Everything is bigger in Texas, except their latest serial bank robbers. The Howard Brother bandits are definitely playing small ball, but with a purpose. They will only hit a particular bank with branches located exclusively in West Texas and they just take the loose bills in the teller drawers. As a result, the FBI has no time for them, leaving them to a Texas Ranger on the verge of retirement. Yet, that old bird dog is still enjoys the hunt in David Mackenzie’s Hell or High Water (trailer here), which opens today in New York.

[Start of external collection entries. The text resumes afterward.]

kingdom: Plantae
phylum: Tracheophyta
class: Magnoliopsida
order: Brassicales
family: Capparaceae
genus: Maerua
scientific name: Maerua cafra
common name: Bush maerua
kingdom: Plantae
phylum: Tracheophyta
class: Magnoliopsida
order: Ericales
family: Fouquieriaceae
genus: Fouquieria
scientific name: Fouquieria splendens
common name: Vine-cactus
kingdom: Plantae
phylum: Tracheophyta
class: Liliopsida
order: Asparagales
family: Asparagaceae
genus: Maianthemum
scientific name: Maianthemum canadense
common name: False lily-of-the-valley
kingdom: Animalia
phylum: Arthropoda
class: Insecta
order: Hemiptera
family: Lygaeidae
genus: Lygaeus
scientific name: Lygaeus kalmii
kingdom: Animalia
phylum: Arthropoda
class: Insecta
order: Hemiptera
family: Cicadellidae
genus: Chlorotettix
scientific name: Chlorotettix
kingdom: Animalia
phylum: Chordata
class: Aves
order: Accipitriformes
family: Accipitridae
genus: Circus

Tanner Howard did not learn much responsibility when he was in prison. That was always his brother Toby’s department, but trying circumstances still managed to overwhelm the younger Howard sibling. He nursed their mother during the final days of her prolonged illness, while reeling from own divorce. Since he has little income to speak of, the bank is on the brink of foreclosing their predatory mortgage on the family ranch. That would be particularly unfortunate, since oil has been discovered on the property. You know: black gold, Texas Tea.
Essentially, the smarter Howard boy came up with the plan to pay off the bank by robbing its unmarked cash, laundering it through the local Native American casino, paying off the mortgage, and then putting the oil rich ranch into trust for his semi-estranged sons. However, time is running out and Tanner isn’t getting any more stable. Plus, grizzled old Marcus Hamilton, the Archie Bunker of the Texas Rangers, and his long-suffering Comanche-Mexican American partner Alberto Parker are on the case, so the last bank they need is likely to be a toughie.
Yes sir, this film is set in Texas and even though it was filmed in New Mexico, the British Mackenzie (known for Starred Up and the over-achieving science fiction fable Perfect Sense) gets the look, sounds, and attitude precisely right. Of course, he gets a massive assist from honorary Texan Jeff Bridges, who goes back to the Crazy Heart-True Grit well, chewing the scenery with laconic orneriness. Bridges is instantly credible in a part like this, yet it is almost shocking how broken down and decrepit he looks.
Chris Pine is fine as Toby Howard, but Ben Foster is a scene-stealing natural fit for the emotionally erratic Tanner. However, it is Gil Birmingham who really gives the film heart and integrity as the eternally patient Parker. He and Bridges are terrific playing off each other in scenes that often have an uncomfortably sharp edge.
Jeff Bridges’ salty hardnose persona might give HOHW the appearance a safe “greatest hits” style package, but Taylor Sheridan’s screenplay is surprisingly smart in nearly every respect. There is a good deal of wry humor in the film, but it also has tragic heft. Recommended for fans of Southwestern noirs in the Blood Simple tradition, Hell or High Water opens today (8/12) in New York, at the Loews Lincoln Square uptown and the Regal Union Square downtown.